Marjorie Perloff rassemble des citations de Wittgenstein ou autour de son oeuvre pour en tirer ses propres interprétations. Elle crée en même temps une sorte de biographie romancée dans ce qui tient pourtant et à la base d’un essai contaminé par ces effets de fiction, non sans rapport avec le réel de l’écrivaine.
Dès lors, ce qui pourrait rester un essai théorique se transforme en une hybridation opératique issue du Tractatus de Wittgenstein.
Une certaine vision existentielle passe ainsi par une compréhension duale entre l’abstraction de la méditation philosophique et la plasticité d’une déambulation vitale.
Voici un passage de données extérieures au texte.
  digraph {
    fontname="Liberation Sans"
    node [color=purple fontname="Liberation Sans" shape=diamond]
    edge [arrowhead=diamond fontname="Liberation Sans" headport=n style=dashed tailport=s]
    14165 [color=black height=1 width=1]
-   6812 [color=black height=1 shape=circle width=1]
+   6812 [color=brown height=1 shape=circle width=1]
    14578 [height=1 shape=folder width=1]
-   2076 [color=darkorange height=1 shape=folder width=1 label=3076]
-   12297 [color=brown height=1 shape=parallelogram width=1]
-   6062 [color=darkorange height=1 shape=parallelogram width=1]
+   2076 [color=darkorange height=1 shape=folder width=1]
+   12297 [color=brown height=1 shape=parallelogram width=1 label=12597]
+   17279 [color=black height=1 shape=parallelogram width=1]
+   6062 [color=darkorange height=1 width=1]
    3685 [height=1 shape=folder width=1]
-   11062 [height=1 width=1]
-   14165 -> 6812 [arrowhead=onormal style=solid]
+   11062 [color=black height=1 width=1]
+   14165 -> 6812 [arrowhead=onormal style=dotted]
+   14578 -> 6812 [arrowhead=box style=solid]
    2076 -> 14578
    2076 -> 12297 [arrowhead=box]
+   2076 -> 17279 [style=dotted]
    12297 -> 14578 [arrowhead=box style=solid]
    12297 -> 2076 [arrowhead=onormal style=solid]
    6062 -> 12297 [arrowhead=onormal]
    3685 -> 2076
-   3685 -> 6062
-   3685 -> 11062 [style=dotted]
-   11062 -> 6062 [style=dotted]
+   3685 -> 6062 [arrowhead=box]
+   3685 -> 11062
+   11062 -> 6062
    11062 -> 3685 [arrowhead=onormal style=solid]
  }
Le texte devient ce faisant une marqueterie de réflexions initiées par l’œuvre de philosophes comme des écrivains que Wittgenstein influença et continue à influencer, de Gertrude Stein, Samuel Beckett à Robert Creeley et Rosmarie Waldrop entre autres et auxquels l’auteure fait un sort analytique.
Il y a ainsi et par la bande une approche par ces auteurs des divers genres littéraires à l’exception de la poésie que la créatrice évacue dans son refus du lyrisme et de sa facticité.
Tout cela est ambitieux et l’auteure se balade entre philosophie, roman et les formes de vie qu’elle et il exaltent avec un plaisir d’une sorte de conversation avec elle-même sans que cela ne tombe dans le pur soliloque là où la langue devient une aventure riche lorsque cela s’impose en détails et anecdotes dissonantes.
jean-paul gavard-perret
Marjorie Perloff , L’échelle de Wittgenstein — Le langage poétique et l’étrangeté de l’ordinaire, traduction de Robin Séguy, Éditions Questions Théoriques, février 2023, 352 p. — 20,00 €.